La reducción de la jornada laboral representa un riesgo para las pequeñas empresas si no se acompaña de financiamiento accesible, incentivos a la formalidad y mejoras en la productividad, advirtió el presidente de la Asociación de Empresas Proveedoras Industriales de México (APIMEX), Fernando Padilla Padilla.
Padilla reconoció que desde el sector empresarial siempre se ha buscado el mejoramiento del empleo, por lo que la reducción de la jornada a 40 horas es una decisión acertada sin embargo, señaló que la principal preocupación del sector es la formalidad.
«Si este tema no está bien ligado con el tema de que se incentive la formalidad, de que se evite el contrabando, de que se evite la piratería, de que se eviten muchos modelos que a la empresa formal le afectan, esto puede ser un rebote contrario a los efectos que estamos buscando, que es mejorar la vida de la gente que está empleada formalmente», explicó.
Indicó que este es un tema que, a su consideración, aún no se define por completo dentro del paquete de la reducción de horas. Aunque se ha señalado que la implementación será gradual y que el tema de las horas extras quedó bien establecido, apuntó que esta gradualidad permitirá diseñar esquemas que ayuden a elevar la competitividad.
«En México estamos muy atrasados en el tema de automatización y en el tema de desarrollo tecnológico, y lo estamos porque no teníamos o no estaba muy claro el tema del involucramiento de la banca y de ofrecer financiamientos adecuados comparativamente con los que ofrece el extranjero», dijo.
Agregó que se trabaja en convenios que permitan acceder a financiamiento accesible para que las empresas puedan equiparse mejor, incorporar tecnología, solventar el impacto de la reducción de horas extras y elevar la productividad, pues se trata de un tema integral que va más allá de la disminución de la jornada laboral.
Sobre el impacto en las pequeñas empresas, señaló que existe un riesgo debido a que muchas no cuentan con la capacidad tecnológica ni con procesos automatizados, lo que requiere inversiones importantes de capital para adquirir maquinaria, sistemas e incluso integrarse a herramientas de inteligencia artificial que permitan mejorar la productividad laboral.
«La pequeña empresa, si no tiene un financiamiento barato o prácticamente con tasas ceros, no va a poder acceder, no va a poder sobrevivir. Y tristemente mucho de lo que puede llegar a suceder es que se incremente la informalidad, y eso afecta la seguridad social de toda la sociedad», explicó.

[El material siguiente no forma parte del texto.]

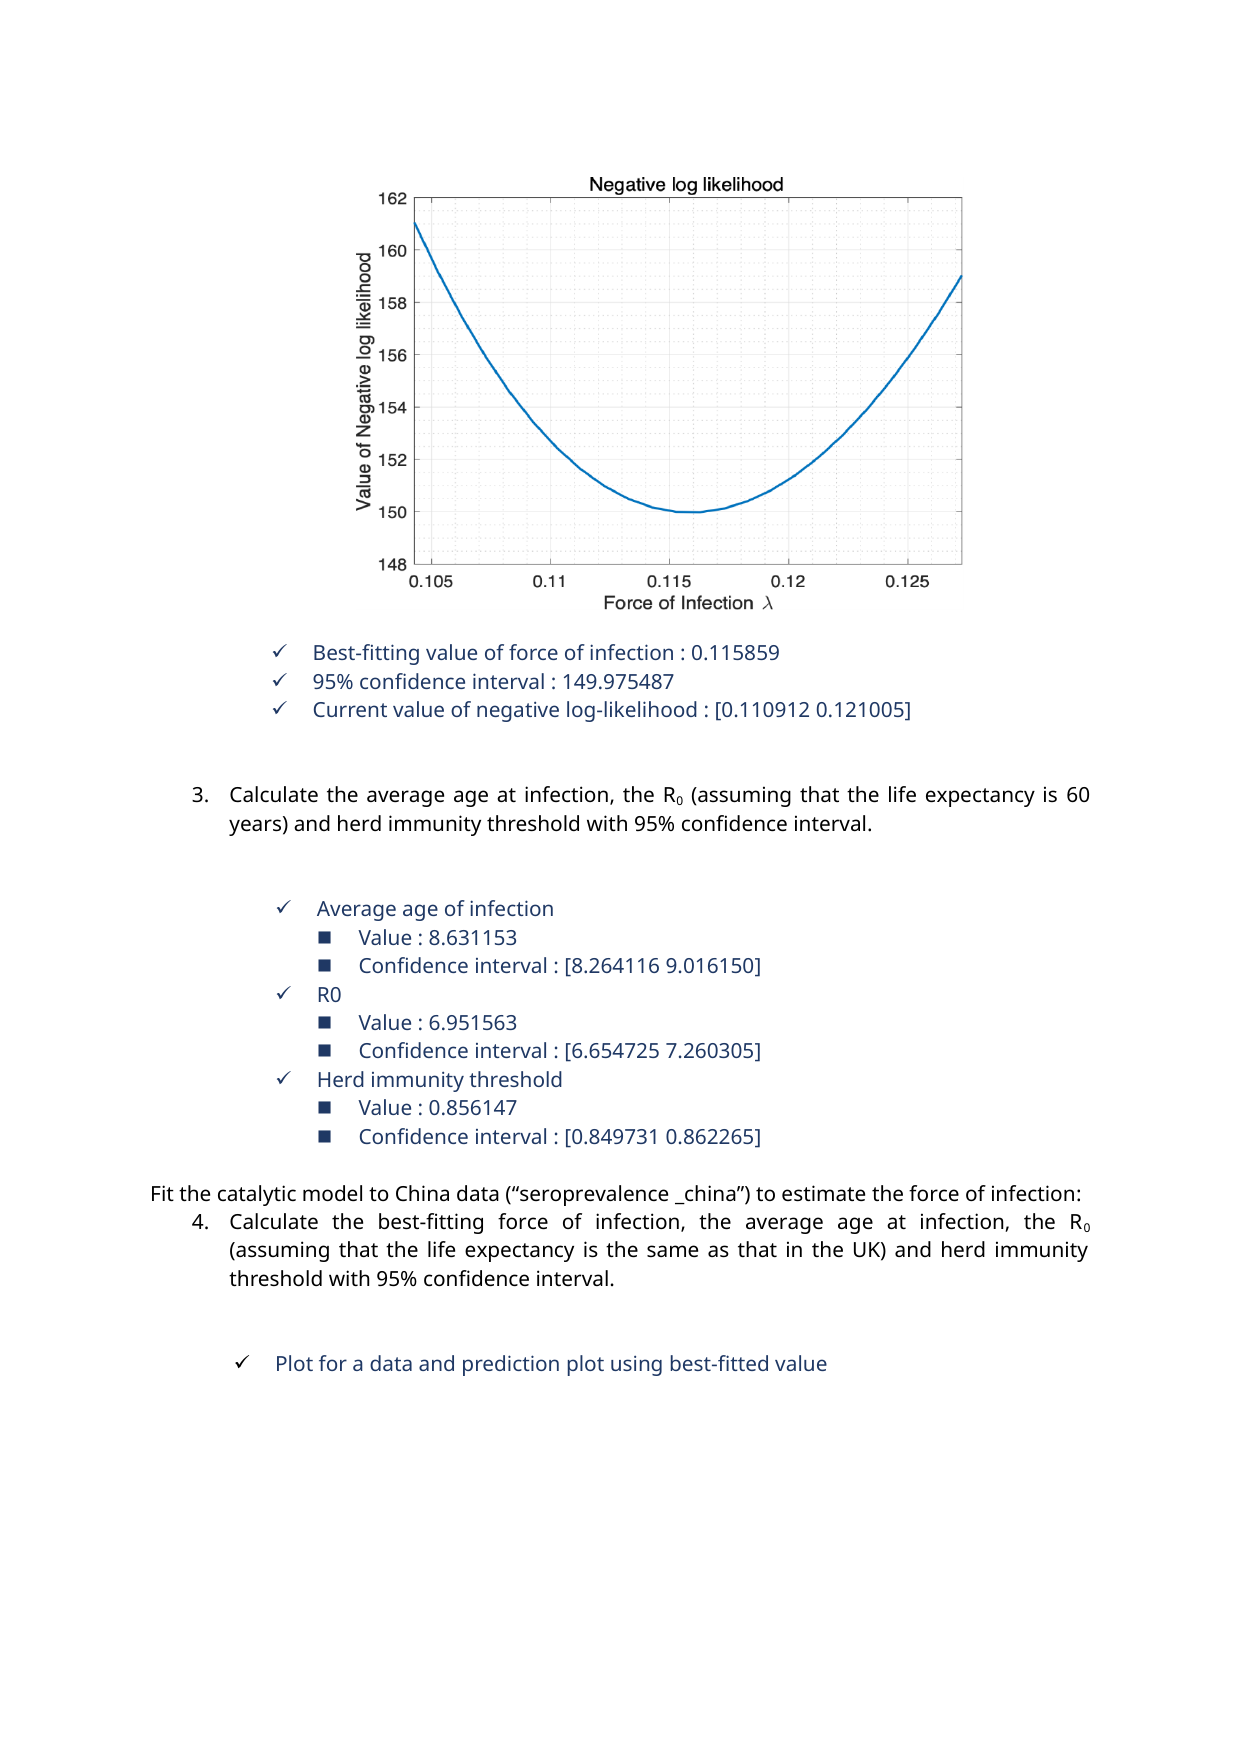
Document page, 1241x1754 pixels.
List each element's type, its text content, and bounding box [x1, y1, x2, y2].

Añadió que en las grandes empresas ya se trabaja en la adaptación a esta nueva modalidad laboral, ya que cuentan con mayores posibilidades para automatizar procesos sin embargo, reconoció que esto también podría generar efectos que deberán atenderse, como una posible reducción de la plantilla laboral derivada del uso de tecnología.
Por lo que señaló que debe existir un equilibrio, pues aunque la reducción de la jornada resulta positiva, lo más importante es garantizar la existencia de empleo formal suficiente.
Indicó que, si bien no necesariamente habrá recortes laborales, la automatización es una tendencia global que podría modificar la dinámica del empleo, por lo que será necesario impulsar programas de capacitación y tecnificación que permitan a los trabajadores incorporarse a los nuevos puestos que se generen.